In December 2001, Graham was presented with an honorary knighthood, Honorary Knight Commander of the Order of the British Empire, for his international contribution to civic and religious life.

Later years

On Sept. 14, 2001, Graham preached to a nation still reeling from the terrorist attacks three days earlier, providing a message of comfort and hope.

"Yes, our nation has been attacked, buildings destroyed, lives lost. But now we have a choice: Whether to implode and disintegrate emotionally and spiritually as a people and a nation, or to choose to become stronger through all of this struggle, to rebuild on a solid foundation," he said in his address at National Cathedral in Washington, D.C. "I believe that we are starting to rebuild on that foundation."

Failing health – he suffered from Parkinson's disease and had ailments ranging from intestinal bleeding to lung infections to fluid on the brain – forced him to end his crusades in 2005, when he made one final appearance in New York. He did make subsequent appearances to preach, such as in New Orleans after Hurricane Katrina.

During his career, he preached in person to about 215 million people in 185 countries and territories worldwide.

Graham and son Franklin made public appeals before a 2011 statewide referendum for people to vote in favor of amending the North Carolina constitution to define marriage in the state as only between one man and one woman.

Graham and his wife spent much of their time during their final years in a home Ruth Bell Graham designed in Montreat. Political leaders from Obama to former Gov.

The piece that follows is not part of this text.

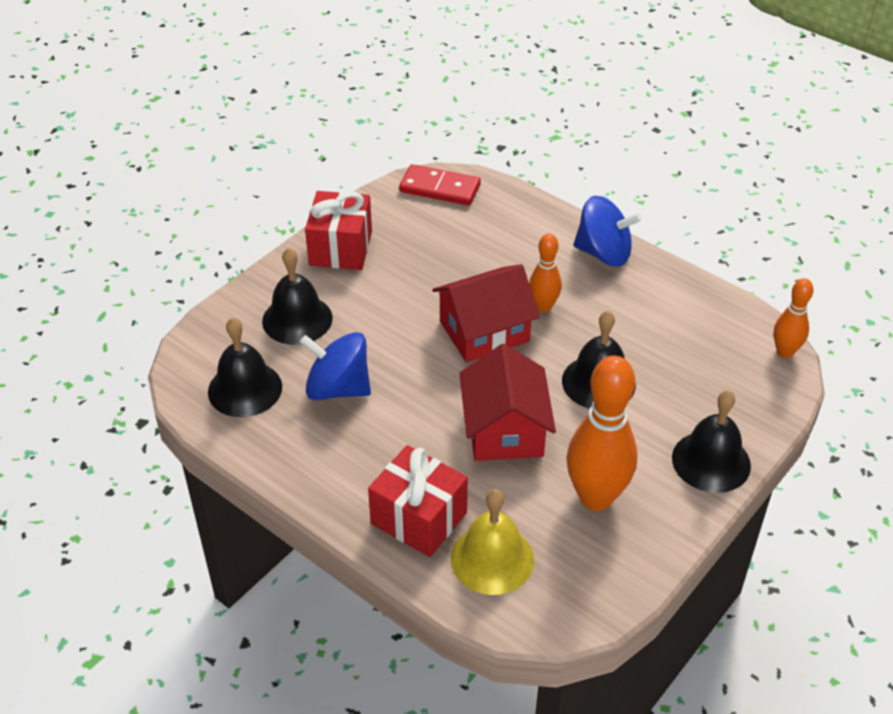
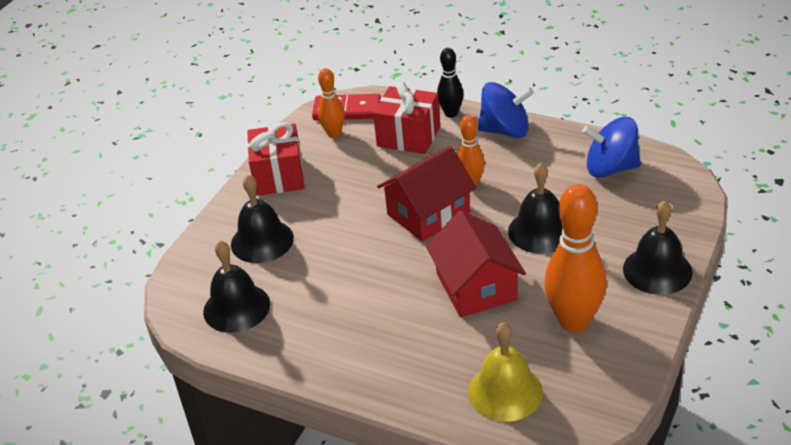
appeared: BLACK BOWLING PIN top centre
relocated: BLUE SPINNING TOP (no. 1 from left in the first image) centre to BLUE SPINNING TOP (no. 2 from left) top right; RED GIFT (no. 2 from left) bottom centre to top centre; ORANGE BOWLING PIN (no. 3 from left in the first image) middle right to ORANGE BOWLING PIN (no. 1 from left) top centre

Pat McCrory, as well as numerous candidates for office, continued to trek to the town in the western North Carolina mountains to meet with him.

A frail Billy Graham appeared in Charlotte in 2007 to dedicate the Billy Graham Library, where he was joined by former presidents Jimmy Carter, George H.W. Bush and Clinton. The barn-shaped structure – it was modeled on his family's dairy farm and is located about four miles from his childhood home – features a giant cross entryway and various exhibits chronicling Graham's life and work.

The library was open Wednesday but will close Thursday in Graham's memory.

Within days of the library's opening, Ruth Bell Graham died at age 87 following a long illness. She was buried at the library, and her husband will be buried alongside her there in a plywood box made by Louisiana prison inmates as he heads to what he called "home."

“My home is in heaven," he once said. "I'm just traveling through this world.”